Vous vous battez contre le nucléaire. Peu de personnes peuvent-elles, là aussi, changer les mentalités ?
Je l'espère mais se battre contre le nucléaire, c'est David contre Goliath. C'est Independence Day, un vaisseau spatial d'une puissance absolue. Face aux lobbys, aux compromis, aux accords financiers, je suis très peu de chose. Mais si une multitude de gens continuent à faire comme moi, quelque chose va changer dans la perception du nucléaire. Pour l'instant, sur le sujet, il n'y a qu'une seule communication, gérée par le Forum sur le nucléaire. Et parfois, elle s'apparente même à du révisionnisme. Certains sites français prétendent que les 18.000 morts de Fukushima ne sont pas dus au radiations mais uniquement à des accidents. C'est du révisionnisme. La campagne de désinformation est très forte. Moi, en tant que Bouli Lanners, je peux juste amener dans le domaine public, sur le devant de la scène, ce que d'autres crient depuis des années sans qu'on les écoute. Après, quand il y a les deux avis, les gens peuvent faire leur choix. Cela me semble important qu'on écoute aussi ceux qui n'ont pas la parole ni les moyens d'acheter des pages avec des fausses interview dans les médias. Mon rôle c'est ça, pas plus. Je n'ai pas la science infuse, mais un minimum de bon sens. Je ne suis pas le dernier des crétins, en tant que citoyen, j'ai le droit d'exprimer un avis pour qu'on se réapproprie le débat monopolisé par les technocrates. Il faut surtout apporter cette contre-information.
Internet est un outil extraordinaire, pour ça...
Ma femme m'a filmé avec mon iPhone, on a mis ça sur une page Facebook créée pour la sortie de mon film et dont je ne me servais jamais, et tout d'un coup, cela a fait le buzz. Cette vidéo n'est pas sexy : je parle face caméra avec une image un peu pourrie. Cela veut dire qu'il y a une attente pour ce type de communication, que les gens ont besoin d'entendre des contre-informations vulgarisées. Il m'a fallu des mois pour comprendre tous les problèmes techniques et chiffrés. Il faut sortir de ce débat-là, parler déontologie et avoir le recul de l'histoire. Après, on peut se faire une idée de ce qu'est vraiment le nucléaire. Quand ily a un danger, il faut le dire. Je ne suis pas alarmiste, mais il faut savoir ce que cela implique. En 2003, on avait signé pour la sortie du nucléaire en 2015, puis cela a été reculé à 2025 mais il y a fort à parier que la ministre veuille prolonger certains réacteurs jusqu'en 2035. C'est ce que la FEB et la N-VA veulent.
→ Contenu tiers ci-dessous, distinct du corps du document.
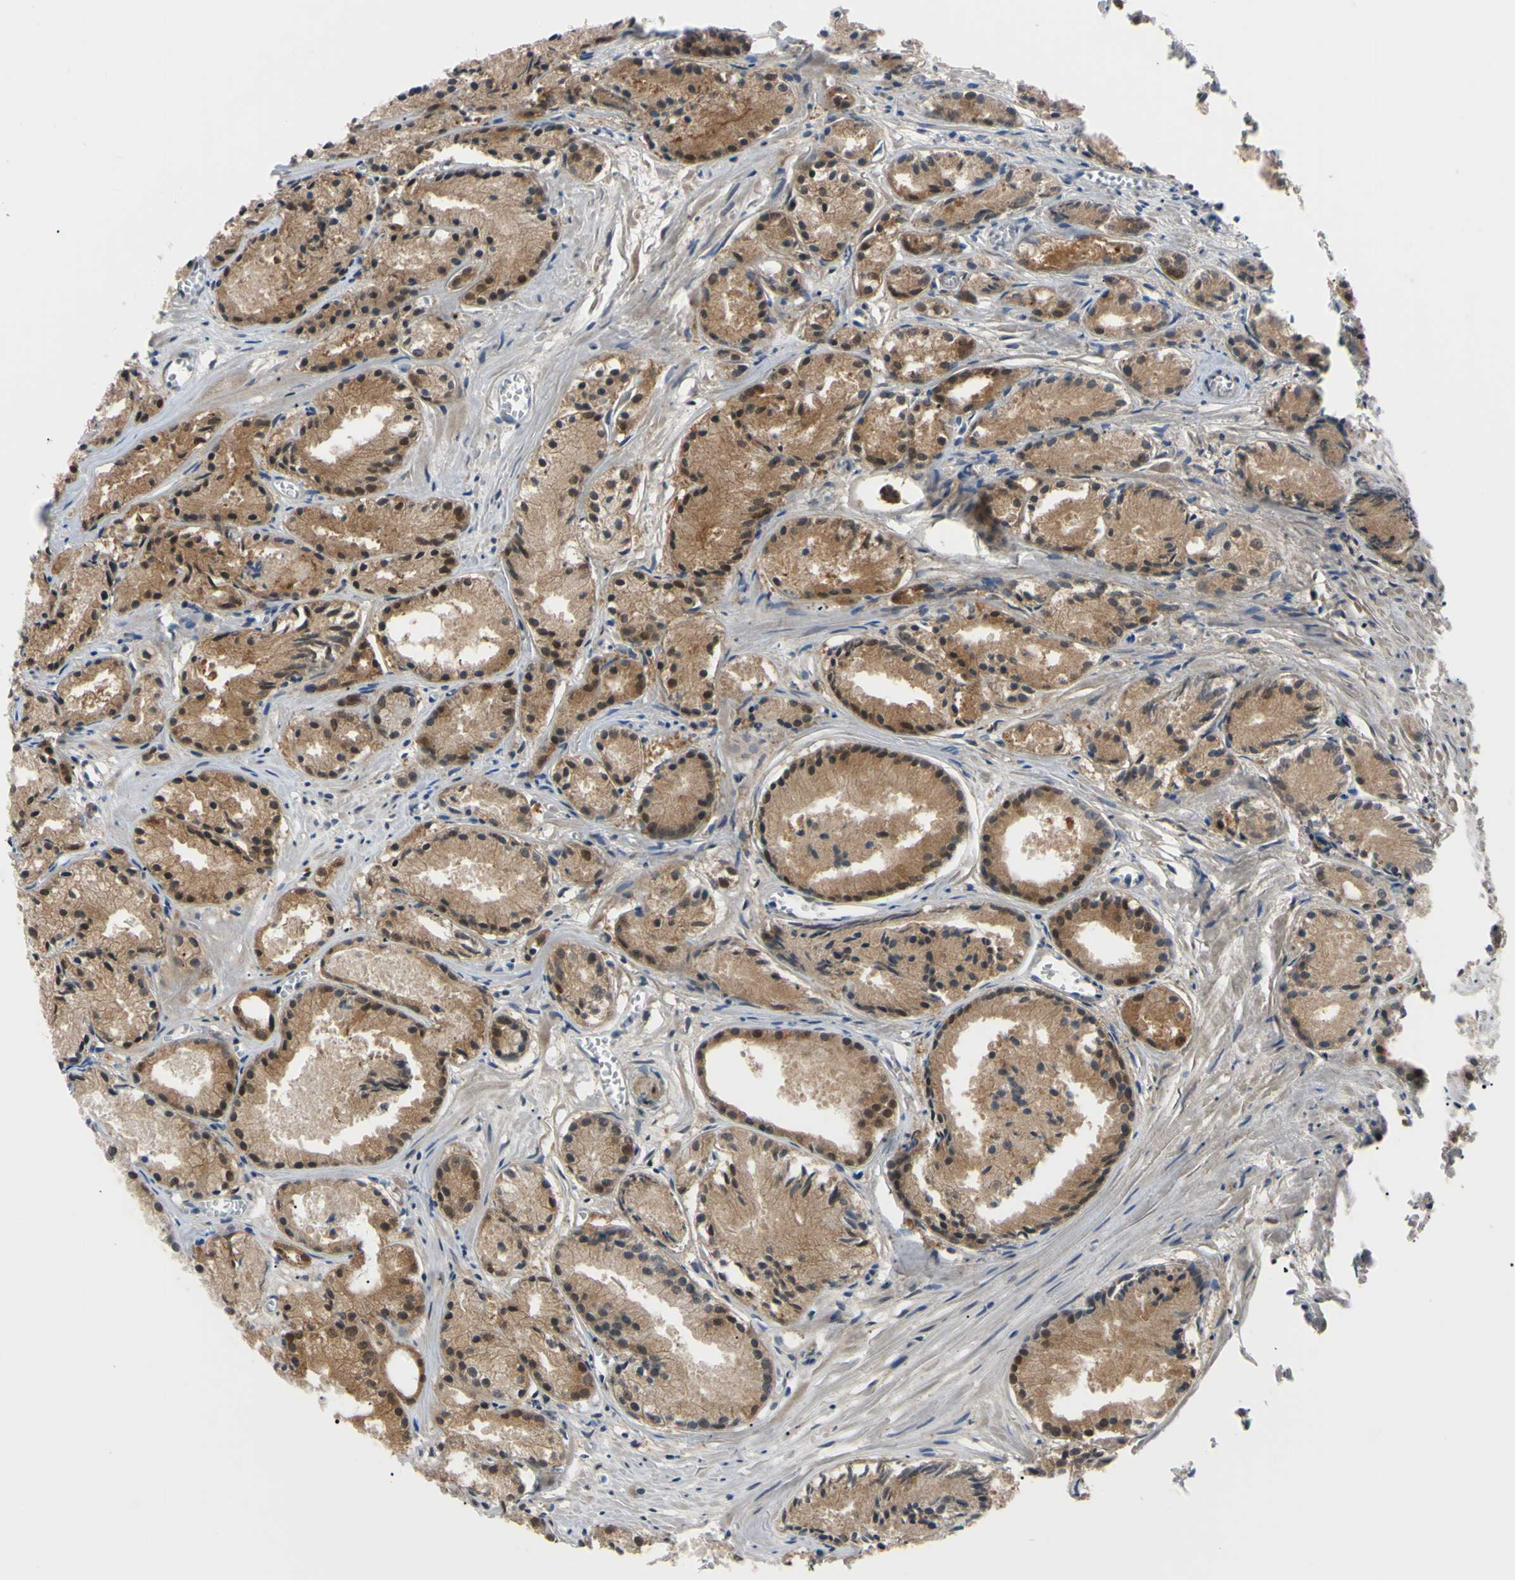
{"staining": {"intensity": "moderate", "quantity": "25%-75%", "location": "cytoplasmic/membranous,nuclear"}, "tissue": "prostate cancer", "cell_type": "Tumor cells", "image_type": "cancer", "snomed": [{"axis": "morphology", "description": "Adenocarcinoma, Low grade"}, {"axis": "topography", "description": "Prostate"}], "caption": "Prostate cancer (adenocarcinoma (low-grade)) tissue displays moderate cytoplasmic/membranous and nuclear staining in approximately 25%-75% of tumor cells The staining is performed using DAB brown chromogen to label protein expression. The nuclei are counter-stained blue using hematoxylin.", "gene": "NOL3", "patient": {"sex": "male", "age": 72}}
Mais il y a deux problèmes avec le nucléaire. Tout d'abord, la dangerosité. Si ce n'était pas dangereux, il n'y aurait pas autant de mesures de sécurité. Donc, même si on nous dit qu'on ne risque rien, c'est dangereux. Des accidents sont toujours possibles, surtout avec la vétusté. Ensuite, et surtout, il y a le déchet nucléaire. Il va tuer la vie pendant des milliers d'années. Et il n'existe aucune solution actuellement, à part les enterrer ou les enfouir au fond de la mer. Des solutions du moins pire, puisque ce sont les suivants qui vont payer. Si on impactait l'entretient des déchets pendant des siècles sur le coût du kw/h, on aurait l'énergie la plus chère de tous les temps. Enfin, il faut rappeler que ce n'est pas une énergie verte. Contrairement aux énergies fossiles, qui produisent beaucoup de CO2, l'énergie nucléaire n'en produit presque pas. C'est vrai. Mais elle est dangereuse et certainement pas verte pour autant. Cet axe de communication m'énerve : c'est du mensonge.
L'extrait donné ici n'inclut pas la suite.